Sono secoli che gli uomini vivono nello spazio senza tornare sulla Terra. In seguito a una devastante guerra atomica i sopravvissuti si sono imbarcati su tre navi spaziali e i loro discendenti sono ancora chiusi lì dentro. Tuttavia pare giunto il momento di andare in ricognizione. A essere spediti sulla Terra per capire se sia di nuovo vivibile sono in cento: ragazzi considerati delinquenti dal regime poliziesco che vige sotto la guida del Cancelliere. Alle prese con una natura magnifica e selvaggia e tormentati dai segreti che si annidano nel loro passato, i 100 sulla Terra devono lottare per sopravvivere. Non sono eroi, ma potrebbero essere l’unica speranza rimasta al genere umano.

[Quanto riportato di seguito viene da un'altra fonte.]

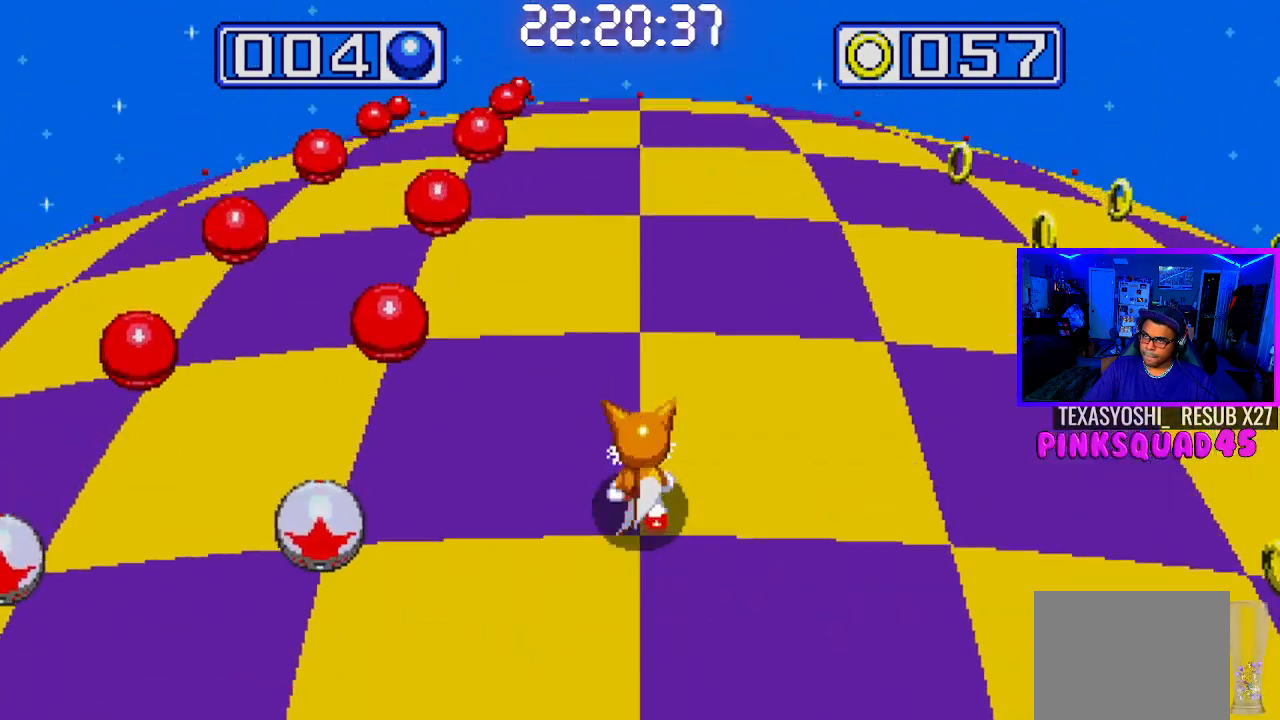
{"buttons": [], "left_stick": "center", "right_stick": "center", "events": []}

Tagliamo la testa al toro in apertura di recensione: io la serie televisiva tratta dai romanzi di Kass Morgan, che in tanti dicono essere decisamente meglio dei libri, non l’ho ancora vista, quindi mi è impossibile fare paragoni. Quello che posso fare è parlare del “The 100” cartaceo per come l’ho percepito io, senza pregiudizi o necessità di confrontare a ogni costo.

Iniziamo dalla trama. Di distopie, ultimamente, se ne leggono tante, quindi cadere nel banale o nel già letto è sempre più un’impresa. Kass Morgan si è ritagliata una sua strada particolare unendo ai tratti più usati e abusati del genere distopico (protagonista femminile, potere centrale “cattivo”, mondo post-apocalittico) elementi mutuati dalla fantascienza (navicelle spaziali, umanità trapiantata nello spazio, nuove tecnologie) che finiscono per attenuare molto il senso di già visto, già letto.

Anche se l’architettura generale è interessante, lo sviluppo della storia è tremendamente frettoloso. In quattro e quattr’otto “i 100” sono spediti sulla Terra, cercano di ambientarsi, qualcuno muore, vengono attaccati. Il finale anche arriva troppo presto. Si ha come la sensazione che manchi qualcosa – oppure che il libro andrebbe letto insieme al secondo della trilogia (“The 100. Day 21“) uscito solo di recente nel nostro paese.

L’idea di alternare i punti di vista dei personaggi, che ormai è diventato un po’ una convenzione, funziona comunque perché dà movimento alla storia. Conosciamo quindi l’eroina della storia Clarke, il figlio del cancelliere che per amore si è fatto mandare sulla Terra, Bellamy che per seguire la sorella ha rischiato tutto, Glass.

Quello che proprio non mi ha convinta è il continuo riferimento all’amore. La storia sarebbe stata bella e forte, se non si avesse costantemente la sensazione di trovarsi davanti a un libro scritto e pensato per un pubblico di giovani. Perché calcare la mano sull’elemento young adult? Perché tutti devono essere follemente innamorati, pronti a tutto per la dolce metà? Questo continuo riferimento alla sfera sentimentale finisce per sminuire il resto. Quello che potenzialmente poteva essere un buon romanzo distopico-fantascientifico finisce per banalizzarsi nell’ennesima storia d’amore ai confini del reale, di amore contrastato per cui si è pronti a tutto. Ne avevamo davvero bisogno?